Select which TTS APIs to enable. You can enable multiple APIs simultaneously:

  • Kokoro - Fastest generation with predefined voice models and mixing
  • F5-TTS - Fast voice cloning with occasional mispronunciations
  • Chatterbox - High-quality voice cloning (slower generation)
  • ElevenLabs - Professional voice synthesis with voice cloning
  • Google Gemini-TTS - Google's text-to-speech service
  • OpenAI - OpenAI's TTS-1 and TTS-1-HD models

Multi-API Support

You can enable multiple APIs and assign different voices from different providers to different characters. The system will automatically route voice generation to the appropriate API based on the voice assignment.

Narrator Voice

The default voice used for narration and as a fallback for characters without assigned voices.

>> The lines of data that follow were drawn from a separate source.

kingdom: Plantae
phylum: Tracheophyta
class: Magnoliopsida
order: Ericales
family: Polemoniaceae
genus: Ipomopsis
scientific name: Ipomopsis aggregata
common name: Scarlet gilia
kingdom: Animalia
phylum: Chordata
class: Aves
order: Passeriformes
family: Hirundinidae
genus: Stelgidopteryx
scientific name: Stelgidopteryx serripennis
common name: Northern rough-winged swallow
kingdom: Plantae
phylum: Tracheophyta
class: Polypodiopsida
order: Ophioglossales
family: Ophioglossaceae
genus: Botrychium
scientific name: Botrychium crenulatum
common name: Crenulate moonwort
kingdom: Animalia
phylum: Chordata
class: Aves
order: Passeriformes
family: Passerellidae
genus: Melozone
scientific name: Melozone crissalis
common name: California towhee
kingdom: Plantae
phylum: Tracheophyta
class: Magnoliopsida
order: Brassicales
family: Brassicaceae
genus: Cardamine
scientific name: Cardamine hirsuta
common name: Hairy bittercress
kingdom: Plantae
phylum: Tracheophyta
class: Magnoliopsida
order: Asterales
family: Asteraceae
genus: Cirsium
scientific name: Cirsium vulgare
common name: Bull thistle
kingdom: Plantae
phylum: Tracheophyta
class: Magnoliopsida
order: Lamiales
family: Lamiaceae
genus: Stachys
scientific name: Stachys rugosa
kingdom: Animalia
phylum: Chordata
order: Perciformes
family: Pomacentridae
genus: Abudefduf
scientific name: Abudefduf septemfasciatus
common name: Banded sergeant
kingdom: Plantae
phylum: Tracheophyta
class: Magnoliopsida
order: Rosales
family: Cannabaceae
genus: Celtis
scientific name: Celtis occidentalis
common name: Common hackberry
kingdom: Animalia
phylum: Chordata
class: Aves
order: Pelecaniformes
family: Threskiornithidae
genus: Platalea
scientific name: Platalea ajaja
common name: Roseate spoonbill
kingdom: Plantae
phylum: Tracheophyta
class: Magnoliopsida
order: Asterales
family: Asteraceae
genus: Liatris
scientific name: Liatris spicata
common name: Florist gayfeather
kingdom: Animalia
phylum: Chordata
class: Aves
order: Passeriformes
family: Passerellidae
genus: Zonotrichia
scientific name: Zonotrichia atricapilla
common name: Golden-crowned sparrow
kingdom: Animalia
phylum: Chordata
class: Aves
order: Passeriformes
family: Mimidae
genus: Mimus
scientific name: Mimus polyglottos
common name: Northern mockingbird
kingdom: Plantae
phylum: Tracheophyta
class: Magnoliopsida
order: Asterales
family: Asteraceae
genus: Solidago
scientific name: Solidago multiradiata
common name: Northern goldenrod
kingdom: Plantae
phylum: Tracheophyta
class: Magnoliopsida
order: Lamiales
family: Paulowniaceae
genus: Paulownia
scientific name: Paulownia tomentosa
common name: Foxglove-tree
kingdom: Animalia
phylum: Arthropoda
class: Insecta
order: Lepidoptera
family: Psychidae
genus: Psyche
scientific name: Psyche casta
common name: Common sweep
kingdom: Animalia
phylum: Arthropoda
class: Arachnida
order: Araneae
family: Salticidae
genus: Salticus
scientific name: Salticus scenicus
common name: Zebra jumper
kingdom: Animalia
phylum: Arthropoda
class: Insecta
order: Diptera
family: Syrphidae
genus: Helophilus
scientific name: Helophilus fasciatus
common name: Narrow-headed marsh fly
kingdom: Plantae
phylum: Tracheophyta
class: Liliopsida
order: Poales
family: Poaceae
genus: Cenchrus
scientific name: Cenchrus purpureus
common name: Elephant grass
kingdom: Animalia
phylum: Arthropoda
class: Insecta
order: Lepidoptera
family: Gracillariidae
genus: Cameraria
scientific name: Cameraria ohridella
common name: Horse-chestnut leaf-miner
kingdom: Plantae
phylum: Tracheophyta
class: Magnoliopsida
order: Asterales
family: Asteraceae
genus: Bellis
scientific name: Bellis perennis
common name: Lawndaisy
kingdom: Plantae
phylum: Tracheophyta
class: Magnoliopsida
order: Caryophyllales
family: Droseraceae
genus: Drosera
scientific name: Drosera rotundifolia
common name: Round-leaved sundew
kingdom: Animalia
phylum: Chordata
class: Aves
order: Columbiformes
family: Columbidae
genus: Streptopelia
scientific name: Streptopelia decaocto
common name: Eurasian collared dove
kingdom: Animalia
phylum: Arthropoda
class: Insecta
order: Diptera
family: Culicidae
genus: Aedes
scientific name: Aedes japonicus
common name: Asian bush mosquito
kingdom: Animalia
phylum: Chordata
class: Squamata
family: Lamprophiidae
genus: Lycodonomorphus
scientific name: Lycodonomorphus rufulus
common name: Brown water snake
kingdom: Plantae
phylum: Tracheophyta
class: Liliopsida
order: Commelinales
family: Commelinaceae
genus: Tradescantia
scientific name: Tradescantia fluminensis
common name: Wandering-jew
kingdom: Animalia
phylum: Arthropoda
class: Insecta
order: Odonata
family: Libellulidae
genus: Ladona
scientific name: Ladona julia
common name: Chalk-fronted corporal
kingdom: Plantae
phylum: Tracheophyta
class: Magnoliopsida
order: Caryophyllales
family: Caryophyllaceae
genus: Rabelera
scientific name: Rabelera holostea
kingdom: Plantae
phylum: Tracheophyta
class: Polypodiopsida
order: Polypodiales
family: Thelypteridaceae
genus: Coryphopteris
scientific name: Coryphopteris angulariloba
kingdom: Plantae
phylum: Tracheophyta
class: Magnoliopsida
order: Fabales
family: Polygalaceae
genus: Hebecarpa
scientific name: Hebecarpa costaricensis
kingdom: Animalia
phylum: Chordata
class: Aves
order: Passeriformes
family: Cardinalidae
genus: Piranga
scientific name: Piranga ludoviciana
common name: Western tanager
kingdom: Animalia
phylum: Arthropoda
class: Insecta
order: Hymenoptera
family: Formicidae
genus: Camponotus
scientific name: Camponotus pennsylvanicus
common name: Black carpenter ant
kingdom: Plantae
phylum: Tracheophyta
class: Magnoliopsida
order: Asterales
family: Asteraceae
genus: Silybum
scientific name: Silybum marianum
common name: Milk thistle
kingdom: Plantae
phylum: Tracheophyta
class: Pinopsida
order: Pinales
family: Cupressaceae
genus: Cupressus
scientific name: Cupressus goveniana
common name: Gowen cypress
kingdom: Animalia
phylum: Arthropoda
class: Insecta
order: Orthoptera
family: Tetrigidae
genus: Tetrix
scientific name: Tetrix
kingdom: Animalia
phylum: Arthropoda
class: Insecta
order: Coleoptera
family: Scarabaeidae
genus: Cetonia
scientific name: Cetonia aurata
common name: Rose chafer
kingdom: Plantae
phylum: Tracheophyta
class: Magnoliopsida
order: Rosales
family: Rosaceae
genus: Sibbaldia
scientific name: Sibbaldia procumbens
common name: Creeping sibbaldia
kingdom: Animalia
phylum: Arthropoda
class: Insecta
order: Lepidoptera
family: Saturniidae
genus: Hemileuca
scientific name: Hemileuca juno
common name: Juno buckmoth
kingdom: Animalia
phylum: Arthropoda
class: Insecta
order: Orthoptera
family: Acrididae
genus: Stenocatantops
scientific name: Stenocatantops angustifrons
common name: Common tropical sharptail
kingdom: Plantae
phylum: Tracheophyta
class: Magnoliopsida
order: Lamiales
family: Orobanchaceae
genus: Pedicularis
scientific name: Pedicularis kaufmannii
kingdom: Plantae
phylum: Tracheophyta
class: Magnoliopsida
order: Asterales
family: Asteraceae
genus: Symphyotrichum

The dropdown shows all available voices from all enabled APIs, with the format: "Voice Name (Provider)"

Voice Management

Voices are managed through the Voice Library, accessible from the main application bar. Adding, removing, or modifying voices should be done through the Voice Library interface.

Speaker Separation

Controls how dialogue is separated from exposition in messages:

  • No separation - Character messages use character voice entirely, narrator messages use narrator voice
  • Simple - Basic separation of dialogue from exposition using punctuation analysis, with exposition being read by the narrator voice
  • Mixed - Enables AI assisted separation for narrator messages and simple separation for character messages
  • AI assisted - AI assisted separation for both narrator and character messages

AI Assisted Performance

AI-assisted speaker separation sends additional prompts to your LLM, which may impact response time and API costs.

Auto-generate for player

Generate voice automatically for player messages

Auto-generate for AI characters

Generate voice automatically for NPC/AI character messages

Auto-generate for narration

Generate voice automatically for narrator messages

Auto-generate for context investigation

Generate voice automatically for context investigation messages

Advanced Settings

Advanced settings are configured per-API and can be found in the respective API configuration sections:

  • Chunk size - Maximum text length per generation request
  • Model selection - Choose specific models for each API
  • Voice parameters - Provider-specific voice settings

Performance Optimization

Each API has different optimal chunk sizes and parameters. The system automatically handles chunking and queuing for optimal performance across all enabled APIs.